My mom also struck gold by taking the cinematic angle. I never eat during movies, but I do like “movie food.” So, I appreciate the Raisinets and Goobers, though I have tried to boycott Nestlé‘s hungry evil empire for years. Besides their shameless exploitation of Third World miserables, why must the Swiss company swallow up all the small confectioneries around the world? I am no supporter of the Peoples’ Global Action, but neither am I a cheerleader of global capitalism. Willy Wonka’s Candy Company should be American as Quaker Oats, and Crosse & Blackwell should have remained British all along. How I love their Branston Pickle Relish! Yet, I suppose that corporations owned by investors who care only for their profits will freely and enthusiastically toss their traditions and legacies to the winds of multinational capital. Stocks have done much good for the world, but I wonder if private companies are inherently better. Their owners tend to be more concerned about the good of the company, its workers, its customers, and its products than random investors who could care less what they own as long as the dividends continue to enrich them.

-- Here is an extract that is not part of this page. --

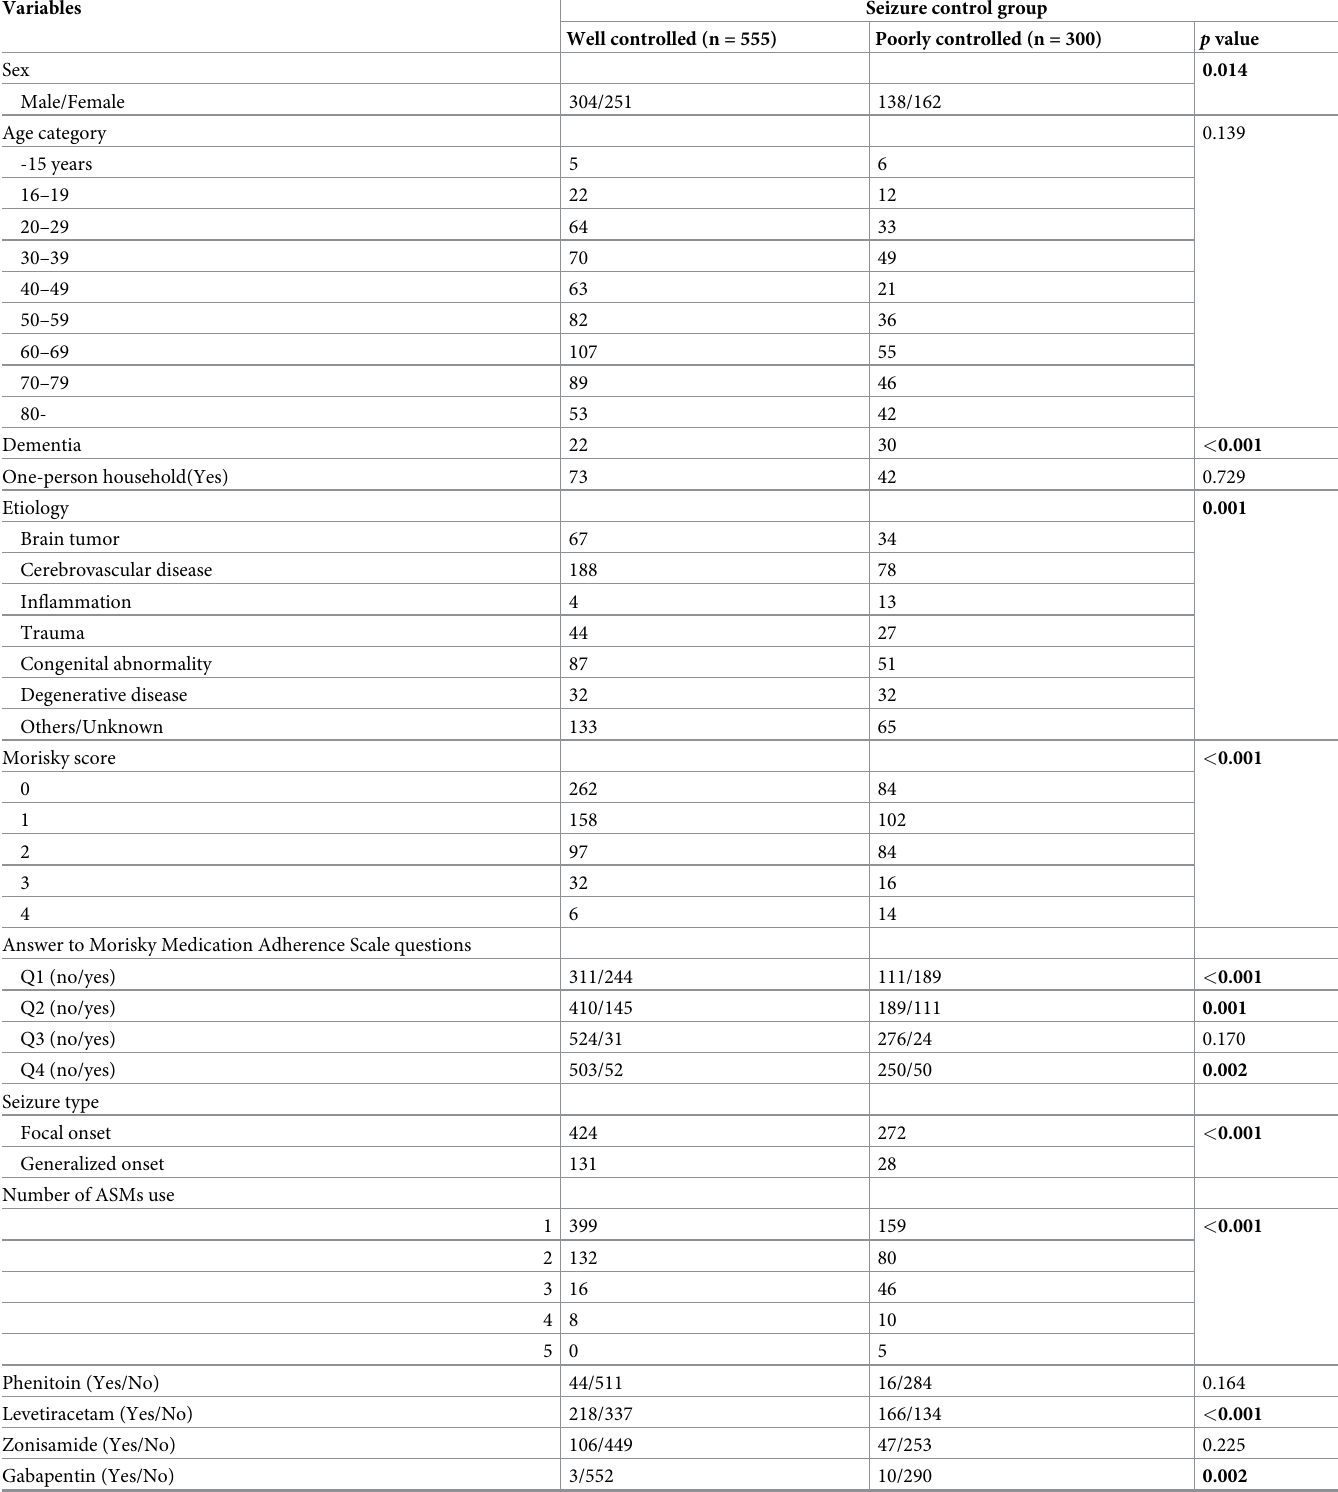
Table 1. Comparison of variables between well and poorly controlled seizure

Furthermore, my mother gave me delicious Andes Mints, now owned by Tootsie Roll. At least, they remain a Midwestern company.
Lastly, I received a tin-boxed gingerbread man from New Hampshire’s Original Gourmet Food Company. The tin was cute as was the man inside; so, the presentation was appealing. However, the happy guy tasted more like a sugar cookie than gingerbread. I am a gingerbread fanatic, and packaged weak-spiced gingerbread cannot compete with the fresh gingery taste of traditional Christmas gingerbread men. Local bakeries, such as Cincinnati’s Servatii’s, offer decent cookies, but the best treats are homemade. My brother Adam and his girlfriend made a wonderful gingerbread land this year, complete with village, castle, trees, and ginger denizens—that is real gingerbread.
All in all, my stocking was a resounding success. Thanks, Santa. You must be an Anti-Dentite.